(Data records)
::::::
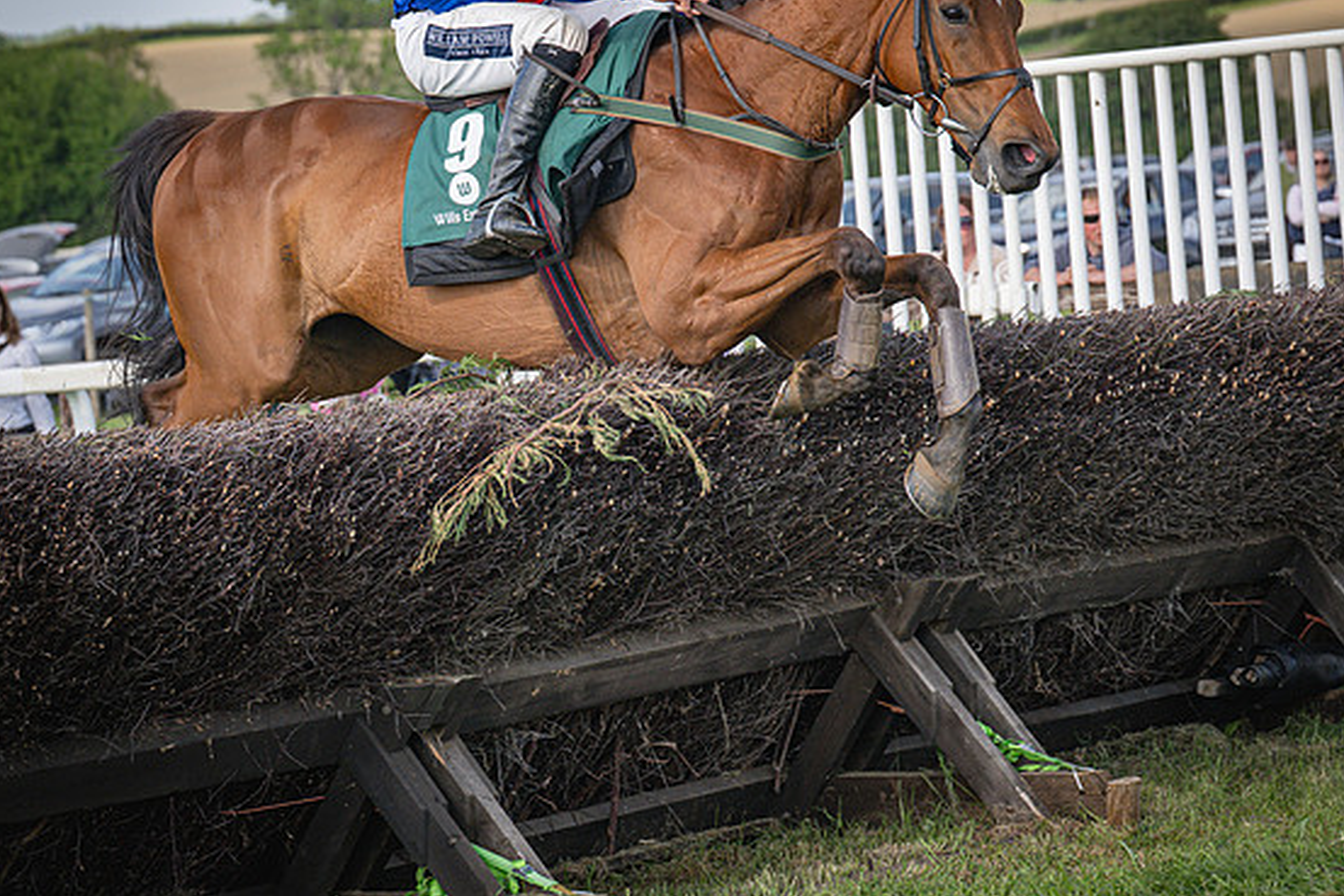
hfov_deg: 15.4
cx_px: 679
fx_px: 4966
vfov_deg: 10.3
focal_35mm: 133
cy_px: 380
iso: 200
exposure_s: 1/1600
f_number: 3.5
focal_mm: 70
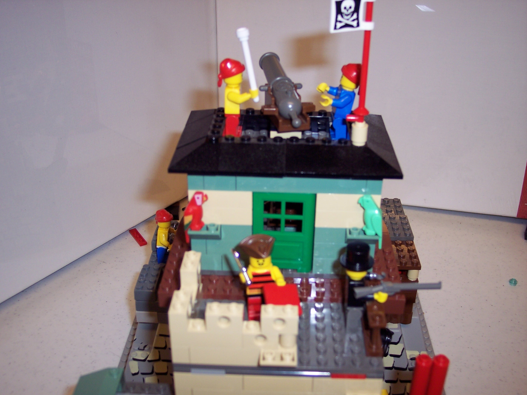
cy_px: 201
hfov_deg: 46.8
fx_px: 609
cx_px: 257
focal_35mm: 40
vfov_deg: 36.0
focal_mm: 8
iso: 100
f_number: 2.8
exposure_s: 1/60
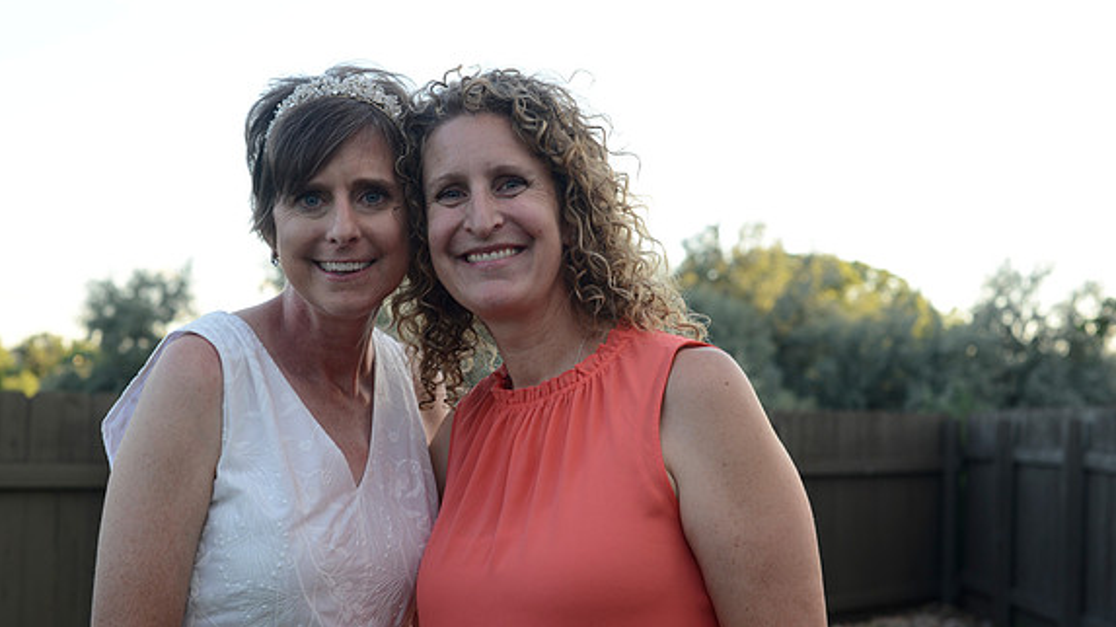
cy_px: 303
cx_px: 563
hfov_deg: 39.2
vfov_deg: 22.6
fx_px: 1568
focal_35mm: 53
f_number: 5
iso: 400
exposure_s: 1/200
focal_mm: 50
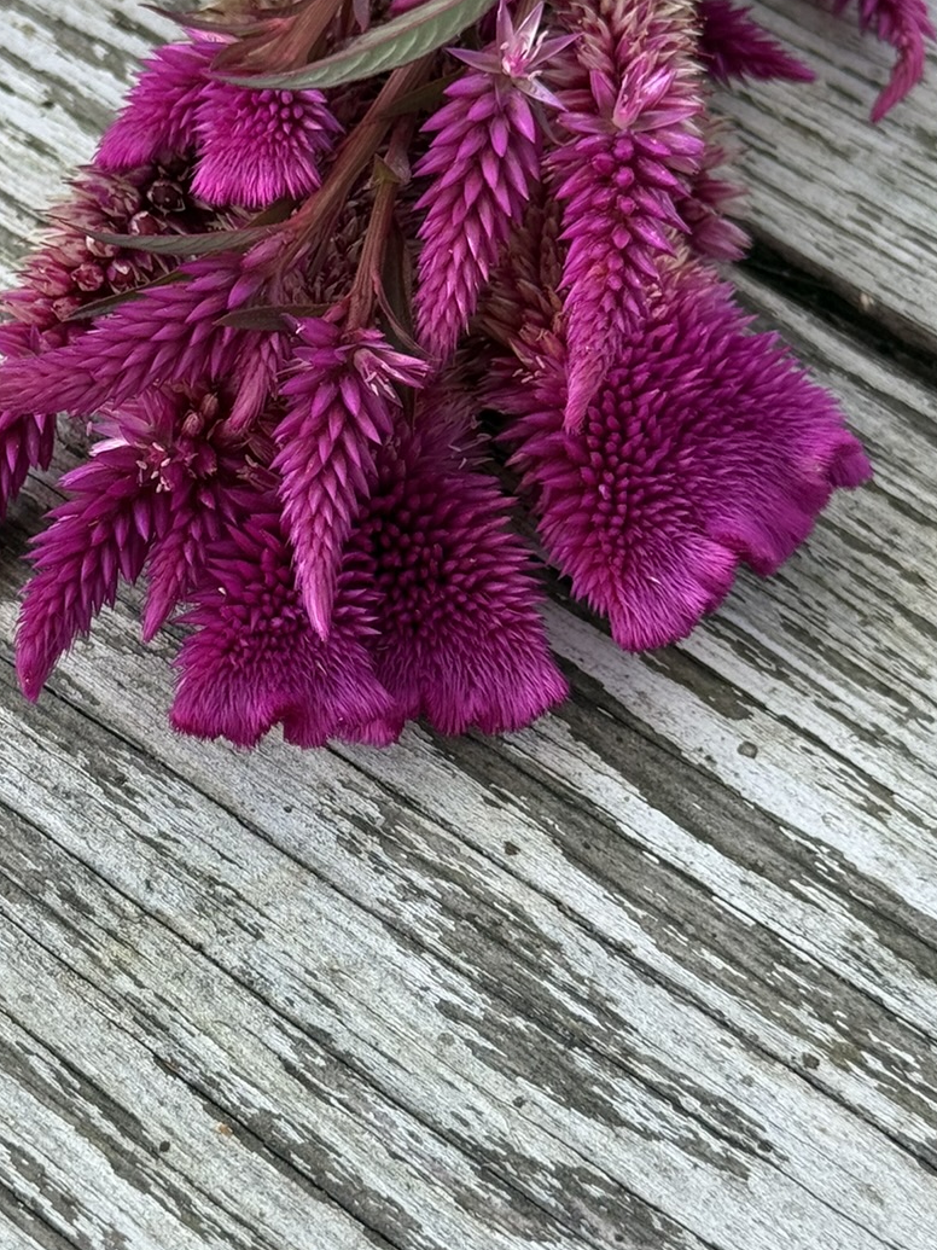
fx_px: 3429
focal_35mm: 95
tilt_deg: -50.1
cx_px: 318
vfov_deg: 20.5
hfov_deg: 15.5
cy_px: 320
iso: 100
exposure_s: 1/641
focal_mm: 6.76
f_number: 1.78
::::::
== To-do item ==
All the records need to be repeated exactly, with the images dropped.

== Task solution ==
hfov_deg: 15.4
cx_px: 679
fx_px: 4966
vfov_deg: 10.3
focal_35mm: 133
cy_px: 380
iso: 200
exposure_s: 1/1600
f_number: 3.5
focal_mm: 70
cy_px: 201
hfov_deg: 46.8
fx_px: 609
cx_px: 257
focal_35mm: 40
vfov_deg: 36.0
focal_mm: 8
iso: 100
f_number: 2.8
exposure_s: 1/60
cy_px: 303
cx_px: 563
hfov_deg: 39.2
vfov_deg: 22.6
fx_px: 1568
focal_35mm: 53
f_number: 5
iso: 400
exposure_s: 1/200
focal_mm: 50
fx_px: 3429
focal_35mm: 95
tilt_deg: -50.1
cx_px: 318
vfov_deg: 20.5
hfov_deg: 15.5
cy_px: 320
iso: 100
exposure_s: 1/641
focal_mm: 6.76
f_number: 1.78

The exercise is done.